- The paper introduces a U-shaped Transformer architecture that integrates LeWin blocks and a multi-scale modulator to capture both local and global dependencies.
- The method achieves superior performance in denoising, deblurring, and deraining tasks, with measurable PSNR gains over state-of-the-art models.
- This study sets new benchmarks in image restoration quality, demonstrating practical improvements across multiple real-world datasets.
Abstract
The paper introduces Uformer, a Transformer-based architecture designed for image restoration tasks such as denoising, motion deblurring, defocus deblurring, and deraining. Utilizing a hierarchical encoder-decoder structure with novel Locally-enhanced Window (LeWin) Transformer blocks and a multi-scale restoration modulator, Uformer efficiently captures both local and global dependencies in image data, outperforming state-of-the-art methods across various datasets.
Introduction
Emerging camera technologies and the proliferation of multimedia applications have escalated the demand for efficient image restoration. Traditional solutions rely on ConvNet architectures, which struggle to capture long-range dependencies due to computational limitations in self-attention layers. Uformer addresses this with a U-shaped Transformer architecture, integrating hierarchical feature maps and efficient self-attention mechanisms to restore image details across diverse resolutions.
Figure 1: An overview of the Uformer structure including the LeWin Transformer block and modulation mechanism.
Window-based Multi-head Self-Attention (W-MSA)
Uformer employs non-overlapping window-based self-attention rather than global self-attention, significantly reducing computational costs. Transforming feature maps into smaller, manageable subsets, the W-MSA captures essential local dependencies while maintaining computational efficiency, scaled by window size M×M. This method mitigates quadratic complexity in high-resolution maps, enabling long-range dependency learning in hierarchical architectures.
Locally-enhanced Feed-Forward Network (LeFF)
To enhance local context capture, the Feed-Forward Network includes depth-wise convolutions within a Transformer block. This approach has been validated by recent studies for improved performance on low-level tasks, reinforcing local dependency modeling, essential for high-fidelity restoration.
Figure 2: Locally-enhanced feed-forward network with convolutional augmentation to capture local contexts.
Multi-Scale Restoration Modulator
The modulator, a learnable spatial bias operating across feature layers, allows dynamic adjustment of features within each LeWin block, adapting to varied degradation patterns. This component introduces marginal computational overhead while substantially improving restoration quality, particularly in scenarios demanding fine detail recovery.

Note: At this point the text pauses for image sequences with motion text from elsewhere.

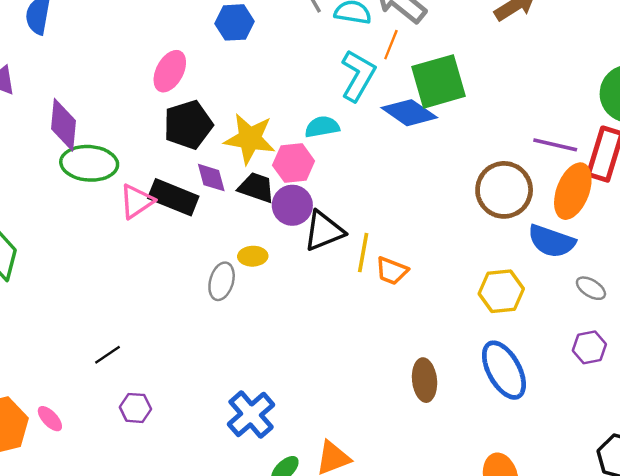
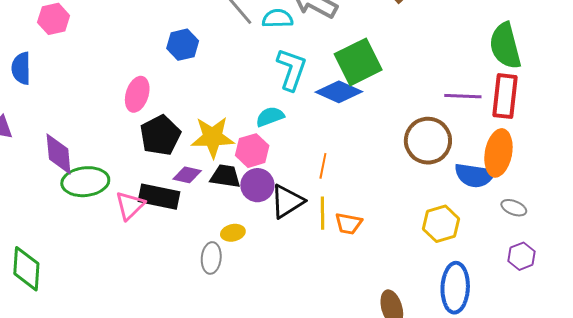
orange line: (391, 45) -> (323, 166), moved
purple diamond: (211, 178) -> (187, 175), turned -52
orange ellipse: (573, 191) -> (498, 153), moved
blue ellipse: (504, 370) -> (455, 288), turned 42

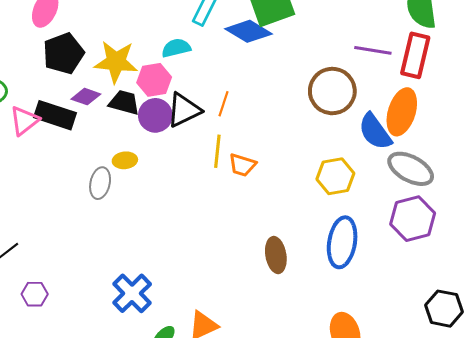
blue semicircle: (475, 175) -> (375, 132), turned 39
black triangle: (287, 201) -> (184, 110), moved
gray ellipse: (514, 208) -> (411, 169), size x1.8
purple hexagon: (521, 256) -> (413, 219), size x1.6

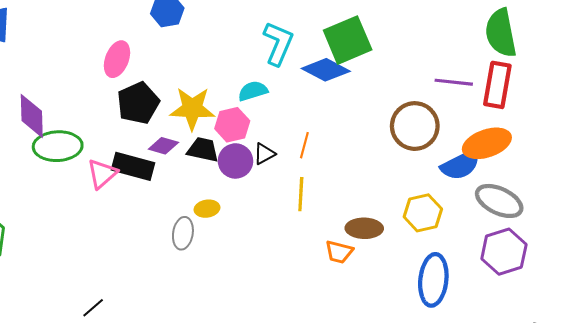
black triangle: (184, 110) -> (264, 154), size x0.6
orange ellipse: (402, 112) -> (487, 143), turned 57
blue semicircle: (375, 132) -> (461, 165), turned -78
orange trapezoid: (242, 165) -> (339, 252), moved
brown ellipse: (276, 255) -> (364, 228), moved, turned -76

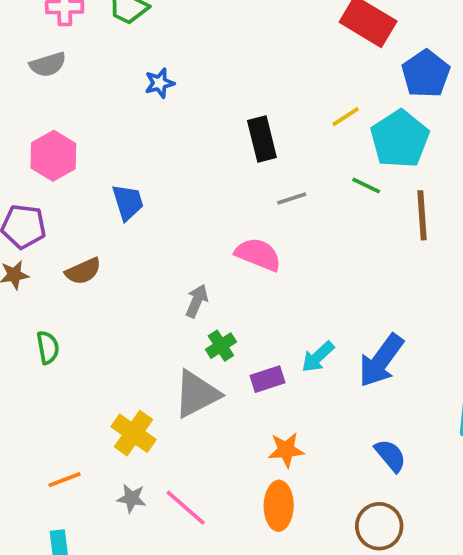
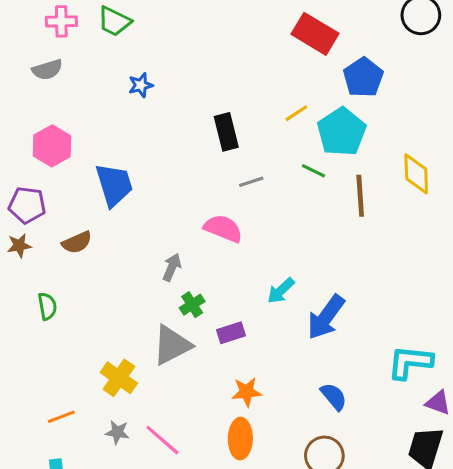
blue trapezoid: (128, 202) -> (114, 185), size x1.4
cyan arrow: (318, 357) -> (281, 291), moved

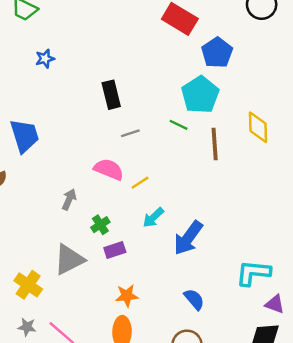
yellow line: (296, 113) -> (140, 183), moved
green cross: (192, 305) -> (100, 225), moved

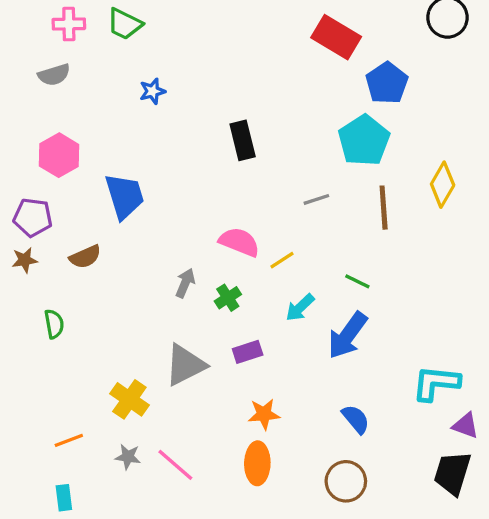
green line: (179, 125) -> (357, 281), moved
yellow diamond: (258, 127) -> (443, 185), turned 32
gray line: (130, 133) -> (316, 199), moved
green cross: (100, 225) -> (228, 298), moved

Figure 3: Comparative visual results highlighting improvements with the multi-scale restoration modulator.
Experiments and Results
Uformer outperformed benchmark models in comprehensive tests across image restoration tasks:
Real Noise Removal
Using the SIDD and DND datasets, Uformer achieved superior denoising performances with PSNR gains of 0.14 dB and 0.09 dB respectively over previous best methods like NBNet.

Figure 4: Visual comparison demonstrating Uformer’s effectiveness in denoising real-world noisy images.
Motion Blur and Defocus Blur Removal
On datasets such as GoPro, HIDE, and RealBlur, Uformer exceeded existing architectures, achieving notable improvements in PSNR scores across synthetic and real-world tests, reflecting strong deblurring capabilities.
Deraining
Uformer set new benchmarks on the SPAD dataset, enhancing image quality by 3.74 dB over SPAIR, demonstrating its robust generalization to diverse weather conditions.

Figure 5: Visual comparisons with state-of-the-art methods on the SPAD dataset for rain removal.
Conclusion
Uformer introduces a paradigm shift in image restoration with its efficient architecture, leveraging state-of-the-art Transformer capabilities. Its design choices including window-based self-attention and multi-scale modulation effectively address computational and dependency challenges characteristic of image restoration tasks. Future work may extend Uformer's application to more complex image manipulations, strengthening its utility in advanced vision applications.